Bergman foi sempre um autor que transformou as mulheres em protagonistas. Há filmes onde os homens são apresentados melancolicamente como seres fracos e manipuláveis por mulheres fortes. Algumas obras primas falam disso (além de Sorrisos de uma Noite de Amor) como Gritos e Sussurros, Quando as Mulheres Esperam, Sonhos de Mulheres, No Limiar da Vida, Persona, O Silêncio, A Paixão de Ana e praticamente toda a sua obra.
Sua saga dos sentimentos tem uma obra-prima, entre outras, Sede de Paixões, uma pungente jornada de um casal em crise, numa viagem de trem da Itália.
Filmou muito para a televisão, vários seriados, sempre com a tônica da percepção da crise afetiva, sobretudo. Cenas de um Casamentoque, décadas depois, nos trouxe uma sequência, um de seus últimos trabalhos, Sarabanda.
Seus filmes mais “confessionais”, certamente, foram Morangos Silvestres (uma obra-prima que traz o seu mestre, Viktor Sjoström, como o ator que representa o personagem do professor Isak Borg) e, seu mais diretamente confessional, Fanny e Alexander (e seu making of, fantástico).

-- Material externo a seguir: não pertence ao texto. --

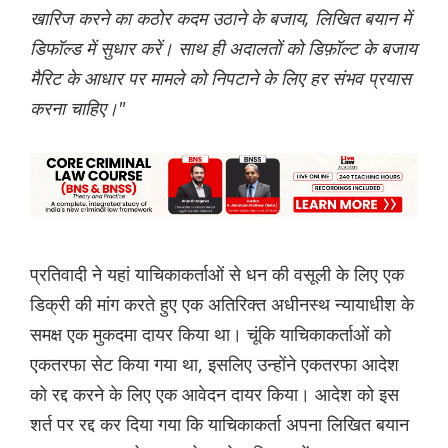
खारिज करने का कठोर कदम उठाने के बजाय, लिखित बयान में
डिफॉल्ड में सुधार करें। साथ ही अदालतों को डिफ़ॉल्ट के बजाय
मैरिट के आधार पर मामले को निपटाने के लिए हर संभव प्रयास
करना चाहिए।"
प्रतिवादी ने यहां याचिकाकर्ताओं से धन की वसूली के लिए एक
डिक्री की मांग करते हुए एक अतिरिक्त अधीनस्थ न्यायाधीश के
समक्ष एक मुकदमा दायर किया था। चूंकि याचिकाकर्ताओं को
एकतरफा सेट किया गया था, इसलिए उन्होंने एकतरफा आदेश
को रद्द करने के लिए एक आवेदन दायर किया। आदेश को इस
शर्त पर रद्द कर दिया गया कि याचिकाकर्ता अपना लिखित बयान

Nunca deixou de produzir algo que pudesse ser avaliado como abaixo do critério de genialidade (minha opinião): A Flauta Mágica(sobre a ópera de Mozart), O Sétimo Selo, Mônica e o Desejo, Noites de Circo e muitos mais.
Cercou-se de atrizes extraordinárias: Liv Ullmann (com quem teve uma relação afetiva apaixonada), Ingrid Thulin, Eva Dahlbeck, Gunnel Lindblom, Ulla Jakobsson, Bibi Andersson, Harriet Andersson, Maj Britt Nilsson. E atores: Gunnar Björnstrand, Max Von Sydow, Jarl Kulle, Erland Josephson (seu amigo desde sua revelação para o cinema) e muitos outros.Sorrisos de Uma Noite de Amor é, em minha opinião, um dos mais primorosos trabalhos de um gênio da lucidez, que nos apresentou uma obra única, desconcertante, pluriforme e genial. Um dos mais importantes cronistas do nosso tempo. A minha geração aprendeu muito a perceber o mundo em que nos foi dado viver pela ação criativa e reflexiva de Ingmar Bergman.